Privacy Commissioner of Canada Daniel Therrien said that technology can help address the COVID-19 pandemic.
“If done properly, tracing applications can achieve both privacy and public health goals at the same time,” he said in a May 7 statement. “Everything hinges on design, and appropriate design depends on respect for certain key privacy principles.”
Those principles include:
- Consent and trust: The use of apps must be voluntary. This will be indispensable to building public trust. Trust will also require that governments demonstrate a high level of transparency and accountability.
- Legal authority: The proposed measures must have a clear legal basis and consent must be meaningful. Separate consent must be provided for all specific public health purposes intended. Personal information should not be accessible or compellable by service providers or other organizations.
- Necessity and proportionality: Measures must be necessary and proportionate and, therefore, be science-based, necessary for a specific purpose, tailored to that purpose and likely to be effective. The privacy commissioners set out guidance to governments for determining whether the measures in question are justifiable.
- Purpose must be limited: Personal information must be used solely for its intended public health purpose.

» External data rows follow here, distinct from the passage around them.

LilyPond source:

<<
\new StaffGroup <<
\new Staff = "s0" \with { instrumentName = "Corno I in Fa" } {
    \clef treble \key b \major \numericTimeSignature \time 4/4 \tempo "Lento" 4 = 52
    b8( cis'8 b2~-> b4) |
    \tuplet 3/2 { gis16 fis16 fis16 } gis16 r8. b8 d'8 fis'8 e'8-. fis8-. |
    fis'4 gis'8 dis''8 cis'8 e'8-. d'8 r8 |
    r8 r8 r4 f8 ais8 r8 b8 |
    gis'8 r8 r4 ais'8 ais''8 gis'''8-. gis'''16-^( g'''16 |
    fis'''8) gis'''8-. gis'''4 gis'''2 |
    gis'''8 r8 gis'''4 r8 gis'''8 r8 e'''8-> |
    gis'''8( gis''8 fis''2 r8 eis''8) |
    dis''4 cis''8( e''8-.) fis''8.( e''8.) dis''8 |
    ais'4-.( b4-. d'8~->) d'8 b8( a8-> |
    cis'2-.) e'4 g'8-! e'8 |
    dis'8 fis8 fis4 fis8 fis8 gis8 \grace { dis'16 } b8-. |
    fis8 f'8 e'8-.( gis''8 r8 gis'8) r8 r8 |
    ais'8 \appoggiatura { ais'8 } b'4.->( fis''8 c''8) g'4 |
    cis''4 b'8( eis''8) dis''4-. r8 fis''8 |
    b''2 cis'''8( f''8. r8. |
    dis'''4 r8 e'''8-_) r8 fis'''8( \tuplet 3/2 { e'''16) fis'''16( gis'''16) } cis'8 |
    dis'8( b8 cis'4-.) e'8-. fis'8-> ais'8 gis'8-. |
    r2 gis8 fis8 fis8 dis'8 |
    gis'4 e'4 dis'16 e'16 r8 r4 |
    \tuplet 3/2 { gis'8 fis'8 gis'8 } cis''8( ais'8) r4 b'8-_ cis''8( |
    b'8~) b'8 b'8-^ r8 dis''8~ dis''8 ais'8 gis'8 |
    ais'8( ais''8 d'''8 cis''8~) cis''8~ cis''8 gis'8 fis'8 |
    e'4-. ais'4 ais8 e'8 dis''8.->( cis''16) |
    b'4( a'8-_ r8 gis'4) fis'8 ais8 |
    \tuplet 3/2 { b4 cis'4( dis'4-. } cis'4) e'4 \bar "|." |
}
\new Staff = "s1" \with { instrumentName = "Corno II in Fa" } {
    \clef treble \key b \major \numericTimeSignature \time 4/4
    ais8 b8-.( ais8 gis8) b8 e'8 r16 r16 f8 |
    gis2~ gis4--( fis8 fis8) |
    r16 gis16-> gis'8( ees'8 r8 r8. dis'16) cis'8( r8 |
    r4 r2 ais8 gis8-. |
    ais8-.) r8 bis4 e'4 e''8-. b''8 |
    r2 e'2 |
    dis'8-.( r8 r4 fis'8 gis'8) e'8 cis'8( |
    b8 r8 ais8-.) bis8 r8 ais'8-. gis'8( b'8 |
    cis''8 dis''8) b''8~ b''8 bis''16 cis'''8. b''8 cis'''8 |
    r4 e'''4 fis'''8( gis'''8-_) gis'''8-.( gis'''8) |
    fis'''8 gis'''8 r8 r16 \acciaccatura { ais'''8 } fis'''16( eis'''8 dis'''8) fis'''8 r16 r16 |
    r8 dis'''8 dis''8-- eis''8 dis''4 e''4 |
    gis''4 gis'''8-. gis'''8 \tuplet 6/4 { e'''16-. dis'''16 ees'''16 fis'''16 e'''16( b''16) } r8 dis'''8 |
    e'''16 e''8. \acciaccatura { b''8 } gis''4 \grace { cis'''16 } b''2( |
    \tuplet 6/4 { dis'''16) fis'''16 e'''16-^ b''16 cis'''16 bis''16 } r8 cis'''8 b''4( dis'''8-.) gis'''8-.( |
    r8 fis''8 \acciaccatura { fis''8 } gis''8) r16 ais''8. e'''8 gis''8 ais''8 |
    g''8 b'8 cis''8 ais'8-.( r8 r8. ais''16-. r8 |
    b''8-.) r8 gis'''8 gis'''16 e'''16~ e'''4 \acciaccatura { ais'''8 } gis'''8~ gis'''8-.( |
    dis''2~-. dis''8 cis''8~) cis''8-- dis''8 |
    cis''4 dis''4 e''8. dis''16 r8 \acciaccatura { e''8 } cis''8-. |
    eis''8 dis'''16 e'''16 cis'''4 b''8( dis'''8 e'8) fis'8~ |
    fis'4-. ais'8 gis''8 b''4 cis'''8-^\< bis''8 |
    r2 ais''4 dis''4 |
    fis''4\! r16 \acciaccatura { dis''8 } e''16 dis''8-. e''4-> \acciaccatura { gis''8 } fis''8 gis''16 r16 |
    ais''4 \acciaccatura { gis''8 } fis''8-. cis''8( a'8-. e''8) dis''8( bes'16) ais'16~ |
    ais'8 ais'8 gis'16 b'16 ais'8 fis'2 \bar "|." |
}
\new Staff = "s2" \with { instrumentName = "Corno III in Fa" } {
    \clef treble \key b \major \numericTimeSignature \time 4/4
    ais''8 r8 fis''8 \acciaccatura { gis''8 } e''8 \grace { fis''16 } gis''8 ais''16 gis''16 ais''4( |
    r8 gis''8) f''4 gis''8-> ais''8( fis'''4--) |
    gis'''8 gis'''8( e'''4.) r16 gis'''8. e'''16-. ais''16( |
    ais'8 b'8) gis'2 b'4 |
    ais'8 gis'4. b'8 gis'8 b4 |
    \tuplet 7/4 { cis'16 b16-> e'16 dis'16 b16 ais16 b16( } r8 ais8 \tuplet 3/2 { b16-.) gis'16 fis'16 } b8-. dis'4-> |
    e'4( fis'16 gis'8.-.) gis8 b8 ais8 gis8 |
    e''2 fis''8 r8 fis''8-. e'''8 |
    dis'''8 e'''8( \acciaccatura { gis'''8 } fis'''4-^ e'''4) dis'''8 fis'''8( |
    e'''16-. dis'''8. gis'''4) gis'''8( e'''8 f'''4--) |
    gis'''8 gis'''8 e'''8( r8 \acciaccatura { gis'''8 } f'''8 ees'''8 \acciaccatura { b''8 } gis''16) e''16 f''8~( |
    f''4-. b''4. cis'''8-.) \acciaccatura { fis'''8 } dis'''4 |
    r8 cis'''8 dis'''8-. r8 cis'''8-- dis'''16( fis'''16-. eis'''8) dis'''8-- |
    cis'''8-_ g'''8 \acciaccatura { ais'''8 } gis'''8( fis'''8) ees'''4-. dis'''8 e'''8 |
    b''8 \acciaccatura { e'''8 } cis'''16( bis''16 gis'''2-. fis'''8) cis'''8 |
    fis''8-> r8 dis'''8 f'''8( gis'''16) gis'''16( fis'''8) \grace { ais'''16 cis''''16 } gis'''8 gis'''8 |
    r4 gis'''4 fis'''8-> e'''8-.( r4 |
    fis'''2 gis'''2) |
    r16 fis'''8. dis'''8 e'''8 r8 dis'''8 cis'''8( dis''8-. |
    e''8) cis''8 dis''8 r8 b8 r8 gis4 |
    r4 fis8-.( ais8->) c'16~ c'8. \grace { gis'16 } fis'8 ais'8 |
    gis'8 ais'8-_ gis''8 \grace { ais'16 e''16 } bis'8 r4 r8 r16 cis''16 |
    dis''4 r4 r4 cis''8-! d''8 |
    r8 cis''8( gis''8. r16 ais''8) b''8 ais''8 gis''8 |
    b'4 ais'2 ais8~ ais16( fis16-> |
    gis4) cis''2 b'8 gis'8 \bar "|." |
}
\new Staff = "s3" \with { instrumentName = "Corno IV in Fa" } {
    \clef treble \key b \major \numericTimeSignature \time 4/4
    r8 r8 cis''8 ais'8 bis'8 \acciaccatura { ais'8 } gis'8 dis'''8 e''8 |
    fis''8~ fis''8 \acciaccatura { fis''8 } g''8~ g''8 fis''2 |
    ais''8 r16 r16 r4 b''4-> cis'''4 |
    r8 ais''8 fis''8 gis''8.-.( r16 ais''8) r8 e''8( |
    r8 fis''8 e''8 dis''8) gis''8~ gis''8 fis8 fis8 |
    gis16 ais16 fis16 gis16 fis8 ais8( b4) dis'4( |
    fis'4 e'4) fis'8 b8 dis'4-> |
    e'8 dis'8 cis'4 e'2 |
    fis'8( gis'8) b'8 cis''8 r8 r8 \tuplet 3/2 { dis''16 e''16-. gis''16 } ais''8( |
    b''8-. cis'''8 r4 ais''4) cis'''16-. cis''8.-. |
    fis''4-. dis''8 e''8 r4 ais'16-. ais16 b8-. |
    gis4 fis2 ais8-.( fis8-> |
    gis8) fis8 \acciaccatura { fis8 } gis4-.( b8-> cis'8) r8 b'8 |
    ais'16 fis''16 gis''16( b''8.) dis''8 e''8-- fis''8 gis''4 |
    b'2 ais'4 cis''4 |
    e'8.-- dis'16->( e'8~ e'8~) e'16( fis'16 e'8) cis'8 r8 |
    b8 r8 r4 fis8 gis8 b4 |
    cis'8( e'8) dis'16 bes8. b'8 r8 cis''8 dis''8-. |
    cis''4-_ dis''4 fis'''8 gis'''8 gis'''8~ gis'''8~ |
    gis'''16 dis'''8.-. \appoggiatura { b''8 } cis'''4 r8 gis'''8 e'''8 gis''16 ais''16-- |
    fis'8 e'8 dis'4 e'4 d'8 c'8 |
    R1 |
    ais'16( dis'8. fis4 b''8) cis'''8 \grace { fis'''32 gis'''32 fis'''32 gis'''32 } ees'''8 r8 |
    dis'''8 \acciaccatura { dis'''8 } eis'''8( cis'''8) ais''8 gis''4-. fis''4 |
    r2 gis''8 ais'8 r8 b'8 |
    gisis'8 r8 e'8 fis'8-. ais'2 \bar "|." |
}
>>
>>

- De-identification: De-identified or aggregate data should be used whenever possible, unless it will not achieve the defined purpose. Consideration should be given to the risk of re-identification, which can be heightened in the case of location data.
- Time-limitation: Exceptional measures should be time-limited. Any personal information collected should be destroyed when the pandemic crisis ends, and the app should be decommissioned.
- Transparency: Government should be clear about the basis and the terms applicable to the exceptional measures, including fully informing Canadians about the information to be collected; how it will be used; who will have access to it; where it will be stored; how it will be securely retained; and when it will be destroyed. Privacy impact assessments, or meaningful privacy analysis, should be completed, reviewed by privacy commissioners and a plain-language summary published proactively.
- Accountability: Governments should develop and make public an ongoing monitoring and evaluation plan concerning the effectiveness of the initiatives and commit to publicly posting the evaluation report within a specific timeline. Oversight by an independent third party — such as review and implementation monitoring by a privacy commissioner’s office — will help ensure accountability and reinforce public trust. While some privacy commissioners already have the legal authority to conduct independent audits, the commissioners urged that those who don’t should be given that mandate by their governments. If effectiveness of the app cannot be demonstrated, it should be decommissioned and any personal information collected should be destroyed.
- Safeguards: Appropriate legal and technical security safeguards, including strong contractual measures with developers, must be put in place to ensure that any non-authorized parties do not access data and to ensure that data is not used for any purpose other than its intended public health purpose. Authorities must ensure the public are aware of associated risks and threats, such as online fraud or malware.
The Office of the Privacy Commissioner of Canada also published guidance last month to assist organizations subject to federal privacy laws to understand their privacy-related obligations during the pandemic.